WHAT YOU NEED TO DO: Identify each line in the records below that contains the word "Penempatan", and copy it.

(Items listed in a dataset)
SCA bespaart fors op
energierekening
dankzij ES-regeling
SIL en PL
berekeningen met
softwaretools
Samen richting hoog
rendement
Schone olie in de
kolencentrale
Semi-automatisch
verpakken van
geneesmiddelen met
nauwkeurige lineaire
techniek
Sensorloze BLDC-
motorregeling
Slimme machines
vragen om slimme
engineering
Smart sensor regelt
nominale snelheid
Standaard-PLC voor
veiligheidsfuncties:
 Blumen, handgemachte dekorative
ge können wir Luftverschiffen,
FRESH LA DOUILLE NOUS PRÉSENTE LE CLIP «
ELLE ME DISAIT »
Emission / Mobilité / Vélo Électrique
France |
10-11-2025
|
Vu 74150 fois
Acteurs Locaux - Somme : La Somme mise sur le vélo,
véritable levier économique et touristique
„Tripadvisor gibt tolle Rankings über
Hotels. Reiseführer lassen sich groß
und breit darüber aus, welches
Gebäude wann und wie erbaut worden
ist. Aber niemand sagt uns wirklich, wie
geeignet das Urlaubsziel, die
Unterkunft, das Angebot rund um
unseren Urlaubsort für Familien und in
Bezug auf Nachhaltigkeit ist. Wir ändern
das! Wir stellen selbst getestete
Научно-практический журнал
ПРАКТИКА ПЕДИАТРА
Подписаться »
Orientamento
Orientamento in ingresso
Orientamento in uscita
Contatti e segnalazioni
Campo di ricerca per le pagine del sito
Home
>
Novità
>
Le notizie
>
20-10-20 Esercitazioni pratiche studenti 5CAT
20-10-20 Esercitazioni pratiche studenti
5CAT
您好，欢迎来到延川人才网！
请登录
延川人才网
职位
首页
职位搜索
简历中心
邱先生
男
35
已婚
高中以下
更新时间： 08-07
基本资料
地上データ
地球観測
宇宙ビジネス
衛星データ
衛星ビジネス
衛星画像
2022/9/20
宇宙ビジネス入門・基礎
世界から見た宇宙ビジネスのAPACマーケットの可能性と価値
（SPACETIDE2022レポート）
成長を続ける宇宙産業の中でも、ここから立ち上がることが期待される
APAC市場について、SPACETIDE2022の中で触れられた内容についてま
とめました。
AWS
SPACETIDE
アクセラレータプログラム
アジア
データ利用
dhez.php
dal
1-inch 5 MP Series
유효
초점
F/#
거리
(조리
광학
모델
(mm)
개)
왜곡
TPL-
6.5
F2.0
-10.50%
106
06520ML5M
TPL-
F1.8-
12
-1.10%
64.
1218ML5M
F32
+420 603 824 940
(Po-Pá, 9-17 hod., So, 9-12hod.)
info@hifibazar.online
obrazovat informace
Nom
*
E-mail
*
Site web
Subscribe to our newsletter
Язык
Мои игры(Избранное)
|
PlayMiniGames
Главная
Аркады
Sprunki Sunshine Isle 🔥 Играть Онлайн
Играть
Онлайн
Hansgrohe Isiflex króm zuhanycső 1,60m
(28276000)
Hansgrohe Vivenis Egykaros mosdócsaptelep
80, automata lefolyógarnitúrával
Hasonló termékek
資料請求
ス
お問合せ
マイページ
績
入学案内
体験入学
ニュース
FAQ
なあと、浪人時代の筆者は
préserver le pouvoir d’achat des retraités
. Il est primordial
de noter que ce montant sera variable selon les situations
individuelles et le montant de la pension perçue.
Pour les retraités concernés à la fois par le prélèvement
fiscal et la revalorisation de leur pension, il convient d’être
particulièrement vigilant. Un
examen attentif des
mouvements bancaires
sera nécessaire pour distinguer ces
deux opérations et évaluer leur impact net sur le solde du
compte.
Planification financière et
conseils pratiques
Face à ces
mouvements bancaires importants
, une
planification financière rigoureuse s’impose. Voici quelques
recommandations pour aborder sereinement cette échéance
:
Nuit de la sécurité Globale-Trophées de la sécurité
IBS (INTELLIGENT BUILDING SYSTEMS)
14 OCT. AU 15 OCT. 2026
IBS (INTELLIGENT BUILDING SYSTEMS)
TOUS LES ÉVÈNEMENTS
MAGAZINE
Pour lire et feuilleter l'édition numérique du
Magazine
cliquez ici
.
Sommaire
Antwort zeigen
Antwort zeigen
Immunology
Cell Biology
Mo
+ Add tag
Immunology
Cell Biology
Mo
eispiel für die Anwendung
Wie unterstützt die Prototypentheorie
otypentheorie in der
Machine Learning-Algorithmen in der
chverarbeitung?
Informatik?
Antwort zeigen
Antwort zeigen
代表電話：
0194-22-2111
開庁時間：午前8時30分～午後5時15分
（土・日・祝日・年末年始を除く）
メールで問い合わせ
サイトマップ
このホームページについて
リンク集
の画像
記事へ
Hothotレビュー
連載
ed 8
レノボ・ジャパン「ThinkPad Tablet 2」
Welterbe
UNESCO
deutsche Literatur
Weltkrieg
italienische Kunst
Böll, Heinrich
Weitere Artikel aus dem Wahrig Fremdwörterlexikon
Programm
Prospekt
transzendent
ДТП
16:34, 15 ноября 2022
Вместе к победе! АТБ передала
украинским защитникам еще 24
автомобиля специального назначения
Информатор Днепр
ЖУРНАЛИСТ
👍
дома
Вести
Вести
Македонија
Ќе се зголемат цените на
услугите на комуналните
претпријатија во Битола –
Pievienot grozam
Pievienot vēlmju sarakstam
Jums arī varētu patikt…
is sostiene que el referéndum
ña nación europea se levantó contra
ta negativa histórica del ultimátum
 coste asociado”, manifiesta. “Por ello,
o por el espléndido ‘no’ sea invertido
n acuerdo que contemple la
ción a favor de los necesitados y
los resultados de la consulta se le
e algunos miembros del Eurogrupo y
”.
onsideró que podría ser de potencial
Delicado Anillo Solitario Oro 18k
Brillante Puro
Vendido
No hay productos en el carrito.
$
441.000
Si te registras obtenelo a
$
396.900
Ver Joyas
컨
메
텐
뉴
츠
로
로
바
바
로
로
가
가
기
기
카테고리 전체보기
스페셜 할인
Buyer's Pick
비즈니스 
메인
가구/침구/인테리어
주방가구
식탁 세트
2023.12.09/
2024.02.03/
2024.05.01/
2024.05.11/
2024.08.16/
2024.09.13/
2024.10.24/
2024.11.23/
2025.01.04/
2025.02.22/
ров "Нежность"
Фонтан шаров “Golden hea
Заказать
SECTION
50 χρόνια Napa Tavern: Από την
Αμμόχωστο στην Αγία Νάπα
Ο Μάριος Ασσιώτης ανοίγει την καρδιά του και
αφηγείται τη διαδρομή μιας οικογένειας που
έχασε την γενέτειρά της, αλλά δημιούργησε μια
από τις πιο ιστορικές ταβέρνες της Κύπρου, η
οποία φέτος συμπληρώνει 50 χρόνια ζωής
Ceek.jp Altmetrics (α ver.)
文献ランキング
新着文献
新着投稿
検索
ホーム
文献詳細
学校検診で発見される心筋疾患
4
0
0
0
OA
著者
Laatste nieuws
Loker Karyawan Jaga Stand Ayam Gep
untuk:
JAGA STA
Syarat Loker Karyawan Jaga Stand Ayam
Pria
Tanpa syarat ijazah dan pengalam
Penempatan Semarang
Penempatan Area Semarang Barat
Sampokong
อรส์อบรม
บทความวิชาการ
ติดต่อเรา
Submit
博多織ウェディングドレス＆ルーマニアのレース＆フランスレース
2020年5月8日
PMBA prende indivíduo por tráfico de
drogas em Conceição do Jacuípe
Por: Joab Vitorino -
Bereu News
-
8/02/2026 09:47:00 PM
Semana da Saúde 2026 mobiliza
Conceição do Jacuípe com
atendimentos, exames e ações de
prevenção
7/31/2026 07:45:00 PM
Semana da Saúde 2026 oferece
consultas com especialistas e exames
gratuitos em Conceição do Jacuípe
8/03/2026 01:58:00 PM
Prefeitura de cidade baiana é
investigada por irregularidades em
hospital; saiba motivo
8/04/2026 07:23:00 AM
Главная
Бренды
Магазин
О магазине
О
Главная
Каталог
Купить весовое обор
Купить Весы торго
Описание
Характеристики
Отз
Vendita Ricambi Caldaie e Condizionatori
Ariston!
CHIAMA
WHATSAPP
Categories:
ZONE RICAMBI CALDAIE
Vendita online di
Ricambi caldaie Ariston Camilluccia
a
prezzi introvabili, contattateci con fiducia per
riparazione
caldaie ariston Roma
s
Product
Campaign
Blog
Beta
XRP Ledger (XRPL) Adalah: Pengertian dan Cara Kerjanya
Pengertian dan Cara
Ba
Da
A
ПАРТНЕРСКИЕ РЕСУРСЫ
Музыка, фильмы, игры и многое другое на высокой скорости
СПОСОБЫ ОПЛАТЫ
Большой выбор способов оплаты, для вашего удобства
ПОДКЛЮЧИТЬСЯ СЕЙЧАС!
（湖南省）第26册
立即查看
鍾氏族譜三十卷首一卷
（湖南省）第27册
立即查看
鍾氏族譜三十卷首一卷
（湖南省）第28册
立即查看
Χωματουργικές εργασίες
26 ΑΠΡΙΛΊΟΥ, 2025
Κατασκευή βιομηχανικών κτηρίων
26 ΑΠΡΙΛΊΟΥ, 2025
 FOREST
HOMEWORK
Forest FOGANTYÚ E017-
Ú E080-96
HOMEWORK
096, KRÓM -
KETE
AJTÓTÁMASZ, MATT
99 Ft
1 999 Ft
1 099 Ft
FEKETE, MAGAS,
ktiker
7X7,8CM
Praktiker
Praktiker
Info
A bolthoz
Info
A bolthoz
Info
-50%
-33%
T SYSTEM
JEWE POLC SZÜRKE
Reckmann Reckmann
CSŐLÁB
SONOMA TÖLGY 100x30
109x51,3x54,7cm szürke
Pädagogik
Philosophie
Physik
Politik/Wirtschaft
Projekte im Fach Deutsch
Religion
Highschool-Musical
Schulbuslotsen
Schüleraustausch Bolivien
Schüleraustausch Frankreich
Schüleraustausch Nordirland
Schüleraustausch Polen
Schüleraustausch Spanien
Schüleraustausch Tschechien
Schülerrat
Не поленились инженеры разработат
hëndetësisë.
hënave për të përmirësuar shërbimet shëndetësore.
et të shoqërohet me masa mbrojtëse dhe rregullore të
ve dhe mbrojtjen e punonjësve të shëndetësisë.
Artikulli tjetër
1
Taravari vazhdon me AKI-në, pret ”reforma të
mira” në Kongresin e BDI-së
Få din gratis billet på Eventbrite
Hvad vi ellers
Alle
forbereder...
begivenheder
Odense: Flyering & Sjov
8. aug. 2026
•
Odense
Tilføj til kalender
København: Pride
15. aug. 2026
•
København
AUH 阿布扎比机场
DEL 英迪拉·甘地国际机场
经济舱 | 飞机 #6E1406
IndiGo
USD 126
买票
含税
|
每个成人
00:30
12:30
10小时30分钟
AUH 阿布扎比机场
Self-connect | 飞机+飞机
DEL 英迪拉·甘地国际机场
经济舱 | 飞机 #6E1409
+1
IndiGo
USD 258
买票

ANSWER SECTION:
Penempatan Semarang
Penempatan Area Semarang Barat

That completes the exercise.